YOUR INSTRUCTIONS: Print the data below again in full, exactly as it stands, with no images.

*** DATA UNDER STUDY Section Begins ***

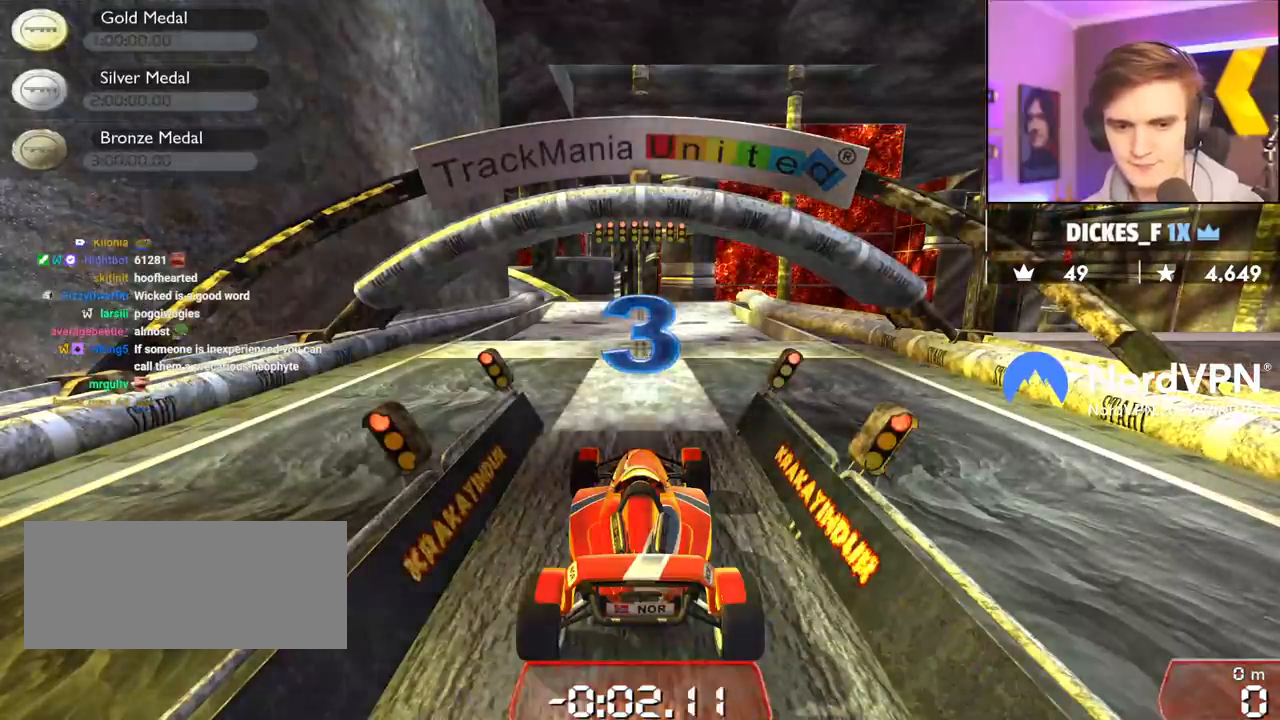
{"keys": ["up"], "events": []}
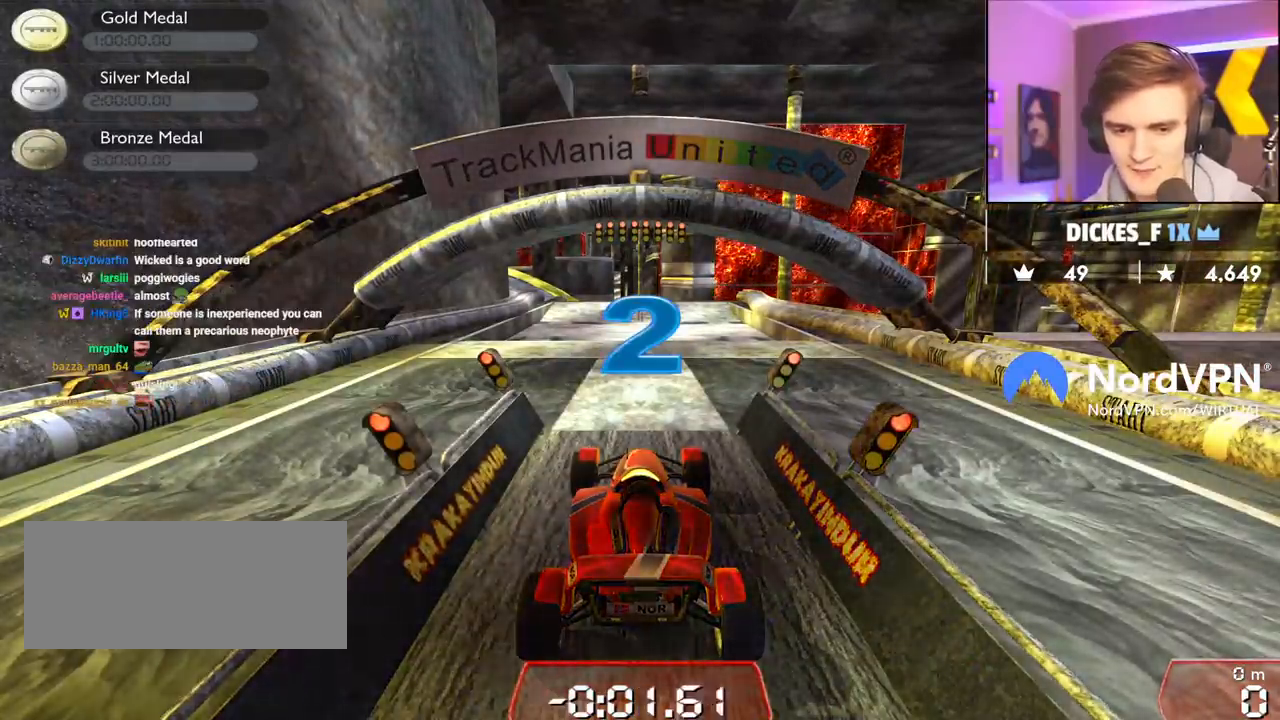
{"keys": ["up"], "events": []}
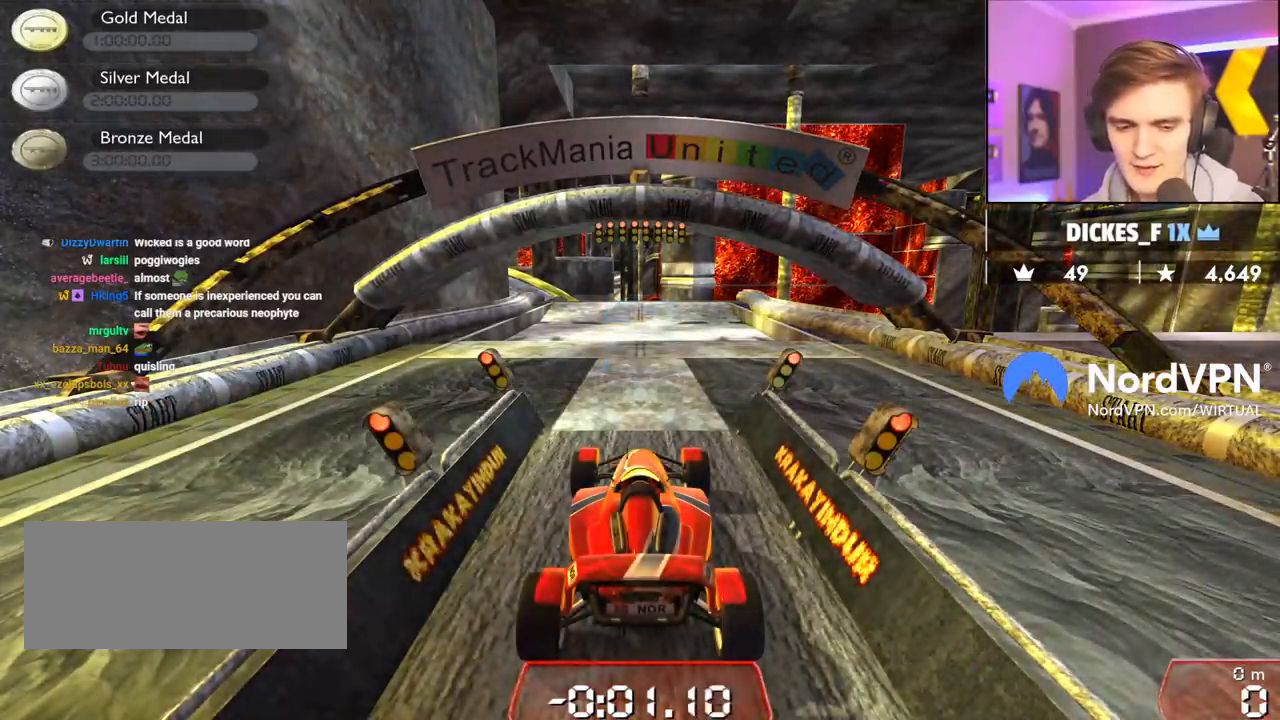
{"keys": ["up"], "events": []}
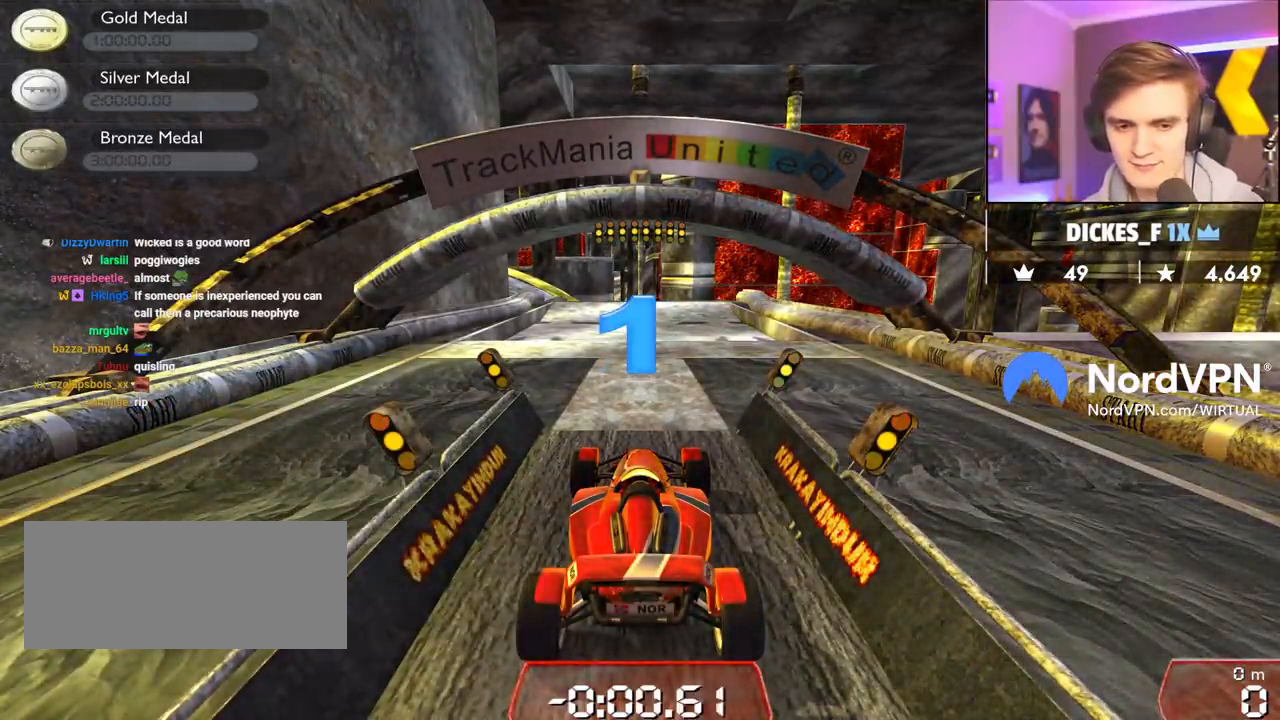
{"keys": ["up"], "events": []}
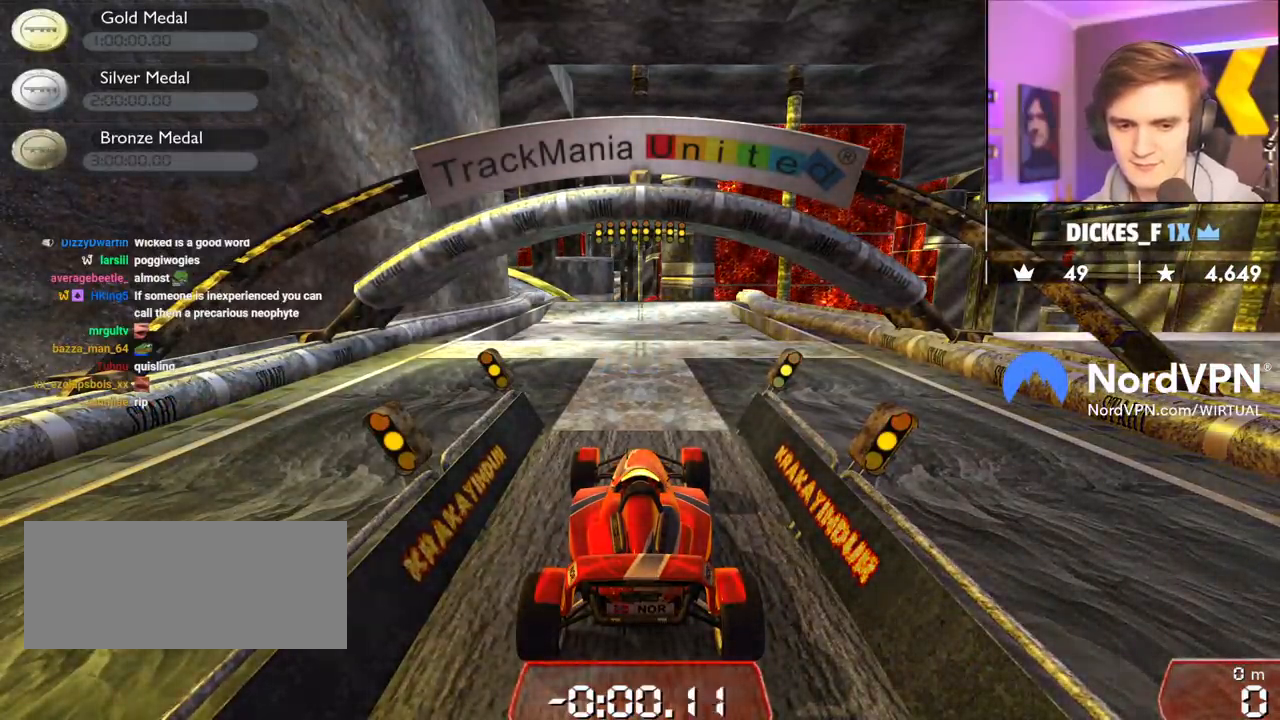
{"keys": ["up"], "events": []}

*** DATA UNDER STUDY Section Ends ***

SOLUTION TO THE EXERCISE:
{"keys": ["up"], "events": []}
{"keys": ["up"], "events": []}
{"keys": ["up"], "events": []}
{"keys": ["up"], "events": []}
{"keys": ["up"], "events": []}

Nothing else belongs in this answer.